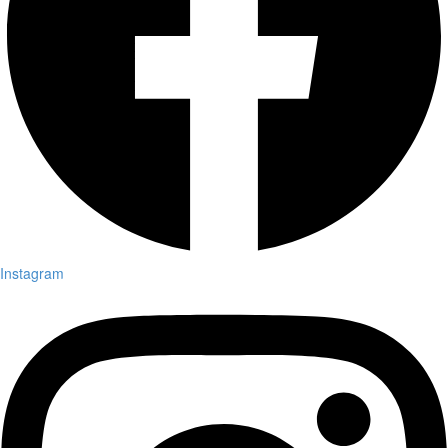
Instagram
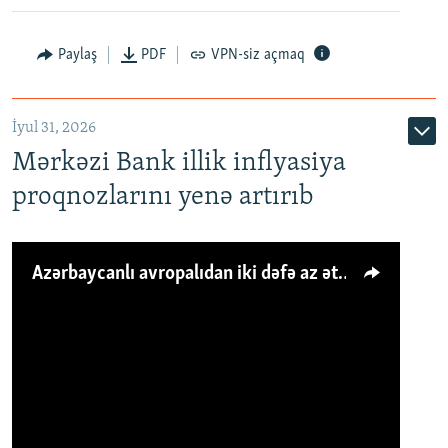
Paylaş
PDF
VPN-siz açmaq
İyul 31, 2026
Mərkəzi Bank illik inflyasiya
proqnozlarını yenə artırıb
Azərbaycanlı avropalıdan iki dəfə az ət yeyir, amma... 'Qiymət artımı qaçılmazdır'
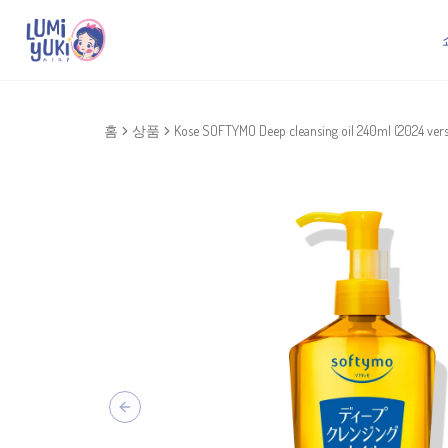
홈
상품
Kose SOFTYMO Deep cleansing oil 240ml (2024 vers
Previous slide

- - -

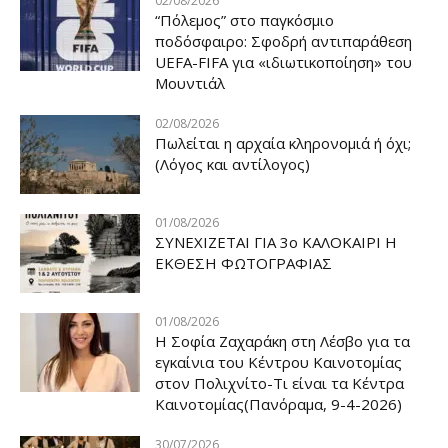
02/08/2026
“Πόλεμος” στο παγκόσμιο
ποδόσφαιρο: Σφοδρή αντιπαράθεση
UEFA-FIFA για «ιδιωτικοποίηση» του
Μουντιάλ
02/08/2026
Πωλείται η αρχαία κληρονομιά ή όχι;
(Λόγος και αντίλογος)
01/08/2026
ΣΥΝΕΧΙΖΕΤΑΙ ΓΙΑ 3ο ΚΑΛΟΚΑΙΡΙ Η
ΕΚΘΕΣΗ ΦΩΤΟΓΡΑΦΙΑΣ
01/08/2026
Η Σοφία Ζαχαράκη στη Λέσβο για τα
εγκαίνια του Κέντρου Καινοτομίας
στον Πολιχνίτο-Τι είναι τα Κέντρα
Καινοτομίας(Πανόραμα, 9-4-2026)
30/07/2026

- - -

What to do
Scan the entries for lines holding the string "Καινοτομίας", then copy every one of them.

Answer
εγκαίνια του Κέντρου Καινοτομίας
Καινοτομίας(Πανόραμα, 9-4-2026)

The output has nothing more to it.